On August 19, a Russian Su-27 fighter intercepted two U.S. surveillance planes flying near Russia’s Black Sea coast. It was the sixth such incident in that region over the past four weeks, and it followed a similar foray earlier in the day farther north off the eastern shore of the Baltic Sea. The use of spy planes in that fashion is not terribly unusual to test the radar defenses and gain additional intelligence on countries that are considered U.S. adversaries. But such a flurry of flights over a short period of time is not typical, and it raises questions about the possible rationale.
As I discussed in a recent National Interest Online article, it also is a needlessly reckless practice. Following a July 30 episode over the Black Sea, U.S. officials claimed that the Russian Su-27 “buzzed” the American aircraft, creating a serious safety hazard. It is a frequent U.S. complaint following such encounters.
Both sides can be faulted for the provocations that arise from intrusive flights near the borders of the other country, but the United States deserves the bulk of the blame. Granted, Russian aircraft have sometimes conducted provocative aerial approaches to U.S. territory, especially near Alaska, and the frequency of that behavior seems to be growing. Nevertheless, the number of such incidents is dwarfed by the surge in U.S. military activity along Russia’s borders. In other words, most of the encounters are taking place near Russia and thousands of miles away from the American homeland.
One would think that U.S. military and political leaders would exercise greater caution. Indeed, the current crop of officials should have learned that lesson from the April 2001 crisis that erupted when a U.S. surveillance plane collided with a Chinese fighter. That incident led to a very tense confrontation between Beijing and Washington and hardliners on both sides engaged in shameless jingoism. Fortunately, more sober officials in George W. Bush’s administration prevailed and resolved the quarrel through diplomacy.
It is a safe bet, though, that given the current extent of hostility toward Russia among America’s opinion elites, hawkish types would be even more likely to magnify any crisis involving a similar incident. There would be massive political and media pressure on the White House to take an uncompromising stance against Moscow and “stand up to Vladimir Putin.”
Ratcheting-up the number of surveillance flights near Russia is especially unwise now, given the turbulence in neighboring Belarus as demonstrators try to unseat the country’s longtime autocratic ruler.
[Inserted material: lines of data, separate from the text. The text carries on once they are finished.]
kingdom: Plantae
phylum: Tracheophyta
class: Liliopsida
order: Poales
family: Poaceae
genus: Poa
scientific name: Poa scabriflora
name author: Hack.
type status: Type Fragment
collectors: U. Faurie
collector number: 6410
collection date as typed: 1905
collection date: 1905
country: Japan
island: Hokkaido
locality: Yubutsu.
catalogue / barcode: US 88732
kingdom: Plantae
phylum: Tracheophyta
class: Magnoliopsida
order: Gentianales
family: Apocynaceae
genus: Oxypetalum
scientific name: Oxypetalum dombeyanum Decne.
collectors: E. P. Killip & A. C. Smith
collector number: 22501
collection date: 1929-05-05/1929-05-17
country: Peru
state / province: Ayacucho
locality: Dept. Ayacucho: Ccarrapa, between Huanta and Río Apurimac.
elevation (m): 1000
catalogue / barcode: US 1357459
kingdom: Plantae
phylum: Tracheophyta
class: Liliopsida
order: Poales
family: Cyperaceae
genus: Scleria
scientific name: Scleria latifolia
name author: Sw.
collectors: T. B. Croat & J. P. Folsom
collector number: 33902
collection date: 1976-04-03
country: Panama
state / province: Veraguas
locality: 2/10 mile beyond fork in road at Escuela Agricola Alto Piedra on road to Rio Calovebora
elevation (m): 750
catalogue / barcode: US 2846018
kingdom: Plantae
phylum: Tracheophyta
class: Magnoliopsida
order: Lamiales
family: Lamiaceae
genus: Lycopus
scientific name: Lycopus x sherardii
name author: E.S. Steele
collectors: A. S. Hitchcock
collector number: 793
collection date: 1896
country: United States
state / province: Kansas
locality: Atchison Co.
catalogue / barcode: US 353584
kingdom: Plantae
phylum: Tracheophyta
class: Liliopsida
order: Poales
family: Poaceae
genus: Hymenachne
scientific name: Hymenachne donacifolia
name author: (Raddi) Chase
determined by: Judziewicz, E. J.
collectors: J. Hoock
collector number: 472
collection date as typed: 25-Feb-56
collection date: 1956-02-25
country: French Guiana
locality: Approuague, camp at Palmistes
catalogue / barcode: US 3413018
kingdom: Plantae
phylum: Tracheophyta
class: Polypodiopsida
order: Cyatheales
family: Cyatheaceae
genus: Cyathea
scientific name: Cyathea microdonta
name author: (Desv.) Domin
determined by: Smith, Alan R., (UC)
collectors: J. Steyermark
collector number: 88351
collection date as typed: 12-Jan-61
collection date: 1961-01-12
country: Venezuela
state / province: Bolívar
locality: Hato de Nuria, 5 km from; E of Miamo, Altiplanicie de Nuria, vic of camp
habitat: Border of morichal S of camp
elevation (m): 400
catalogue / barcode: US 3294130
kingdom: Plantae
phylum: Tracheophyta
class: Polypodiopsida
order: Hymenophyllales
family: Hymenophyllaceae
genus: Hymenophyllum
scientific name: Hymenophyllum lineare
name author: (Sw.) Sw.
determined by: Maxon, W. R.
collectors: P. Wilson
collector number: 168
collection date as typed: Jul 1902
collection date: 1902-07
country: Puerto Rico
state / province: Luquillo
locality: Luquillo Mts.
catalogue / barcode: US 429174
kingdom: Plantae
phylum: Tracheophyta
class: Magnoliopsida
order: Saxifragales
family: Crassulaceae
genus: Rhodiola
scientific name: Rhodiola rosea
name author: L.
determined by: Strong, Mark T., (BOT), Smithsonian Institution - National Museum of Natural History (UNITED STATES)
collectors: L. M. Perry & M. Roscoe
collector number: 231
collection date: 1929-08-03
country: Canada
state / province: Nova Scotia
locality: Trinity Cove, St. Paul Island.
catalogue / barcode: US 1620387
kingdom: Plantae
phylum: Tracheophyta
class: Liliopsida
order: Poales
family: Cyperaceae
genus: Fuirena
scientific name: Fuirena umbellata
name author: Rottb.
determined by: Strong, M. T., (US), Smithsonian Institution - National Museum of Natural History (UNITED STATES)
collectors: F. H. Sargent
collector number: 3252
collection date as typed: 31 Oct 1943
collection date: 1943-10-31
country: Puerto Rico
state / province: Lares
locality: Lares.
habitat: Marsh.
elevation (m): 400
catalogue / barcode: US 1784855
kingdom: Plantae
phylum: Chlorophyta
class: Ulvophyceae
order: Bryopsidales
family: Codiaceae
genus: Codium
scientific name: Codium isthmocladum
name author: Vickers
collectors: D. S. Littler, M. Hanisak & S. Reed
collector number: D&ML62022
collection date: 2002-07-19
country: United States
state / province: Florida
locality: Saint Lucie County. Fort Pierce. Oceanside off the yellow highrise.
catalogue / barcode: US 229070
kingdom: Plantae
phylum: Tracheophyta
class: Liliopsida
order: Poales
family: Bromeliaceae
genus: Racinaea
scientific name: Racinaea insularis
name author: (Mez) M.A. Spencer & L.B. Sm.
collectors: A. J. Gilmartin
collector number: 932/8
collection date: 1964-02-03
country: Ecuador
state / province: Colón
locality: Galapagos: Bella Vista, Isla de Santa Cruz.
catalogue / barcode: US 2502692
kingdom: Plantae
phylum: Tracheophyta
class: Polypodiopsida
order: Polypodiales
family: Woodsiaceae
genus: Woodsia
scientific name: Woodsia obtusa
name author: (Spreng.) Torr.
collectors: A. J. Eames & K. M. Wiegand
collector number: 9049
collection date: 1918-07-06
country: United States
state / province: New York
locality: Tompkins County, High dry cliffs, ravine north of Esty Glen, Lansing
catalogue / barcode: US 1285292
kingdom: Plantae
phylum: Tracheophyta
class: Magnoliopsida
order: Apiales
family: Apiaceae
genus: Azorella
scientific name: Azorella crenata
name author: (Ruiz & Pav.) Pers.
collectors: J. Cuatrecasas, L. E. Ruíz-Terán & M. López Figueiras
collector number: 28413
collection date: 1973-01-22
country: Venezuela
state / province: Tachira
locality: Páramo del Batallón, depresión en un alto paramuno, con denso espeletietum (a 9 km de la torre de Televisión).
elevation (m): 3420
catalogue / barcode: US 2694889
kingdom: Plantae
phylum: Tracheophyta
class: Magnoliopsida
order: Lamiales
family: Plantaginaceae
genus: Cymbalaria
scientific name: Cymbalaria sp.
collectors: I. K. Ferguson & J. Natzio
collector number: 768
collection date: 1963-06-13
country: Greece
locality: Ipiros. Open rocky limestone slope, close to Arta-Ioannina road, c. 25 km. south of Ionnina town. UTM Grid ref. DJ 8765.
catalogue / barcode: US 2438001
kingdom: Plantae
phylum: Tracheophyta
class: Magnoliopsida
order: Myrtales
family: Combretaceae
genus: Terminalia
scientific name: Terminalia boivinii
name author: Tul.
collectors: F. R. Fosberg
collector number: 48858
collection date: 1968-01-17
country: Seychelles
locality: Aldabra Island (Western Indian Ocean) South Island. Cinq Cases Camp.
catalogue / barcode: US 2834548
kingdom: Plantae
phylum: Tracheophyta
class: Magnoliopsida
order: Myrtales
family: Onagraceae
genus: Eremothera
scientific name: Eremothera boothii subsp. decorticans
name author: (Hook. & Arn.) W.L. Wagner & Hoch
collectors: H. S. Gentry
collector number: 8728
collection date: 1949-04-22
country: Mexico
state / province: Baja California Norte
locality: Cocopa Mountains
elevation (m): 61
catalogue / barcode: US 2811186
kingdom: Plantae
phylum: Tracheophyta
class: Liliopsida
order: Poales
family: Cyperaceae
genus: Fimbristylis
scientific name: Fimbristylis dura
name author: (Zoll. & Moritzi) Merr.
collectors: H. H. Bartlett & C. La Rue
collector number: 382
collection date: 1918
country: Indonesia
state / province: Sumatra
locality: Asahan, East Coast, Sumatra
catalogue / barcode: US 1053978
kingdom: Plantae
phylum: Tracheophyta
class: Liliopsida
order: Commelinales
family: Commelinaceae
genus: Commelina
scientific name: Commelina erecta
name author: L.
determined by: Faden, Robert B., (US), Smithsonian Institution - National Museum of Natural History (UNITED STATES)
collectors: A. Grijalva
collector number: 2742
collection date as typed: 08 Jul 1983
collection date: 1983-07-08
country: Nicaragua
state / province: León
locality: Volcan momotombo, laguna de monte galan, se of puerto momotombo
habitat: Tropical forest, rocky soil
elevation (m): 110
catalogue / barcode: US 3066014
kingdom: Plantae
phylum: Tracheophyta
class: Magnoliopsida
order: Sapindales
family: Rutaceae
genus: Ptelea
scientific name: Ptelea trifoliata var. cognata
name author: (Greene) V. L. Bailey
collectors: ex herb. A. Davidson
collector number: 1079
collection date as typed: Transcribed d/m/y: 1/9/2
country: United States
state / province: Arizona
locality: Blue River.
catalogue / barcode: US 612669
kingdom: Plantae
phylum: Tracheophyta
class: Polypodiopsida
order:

Belarus is an important Kremlin client state, and Putin already has issued a pointed warning to Western governments not to meddle in that country’s affairs. Relations between Russia and the West, which have been deteriorating for years, are especially tense at the moment. An incident similar to the 2001 episode with China could easily escalate out of control.
It is highly unlikely that the information gathered from spy planes flying off of the Russian coast add so much to the intelligence already available from satellites and other means that it is worth the risk of an aerial collision and the dangerous diplomatic and military fallout that would ensue. The Pentagon needs to stop its provocative conduct immediately.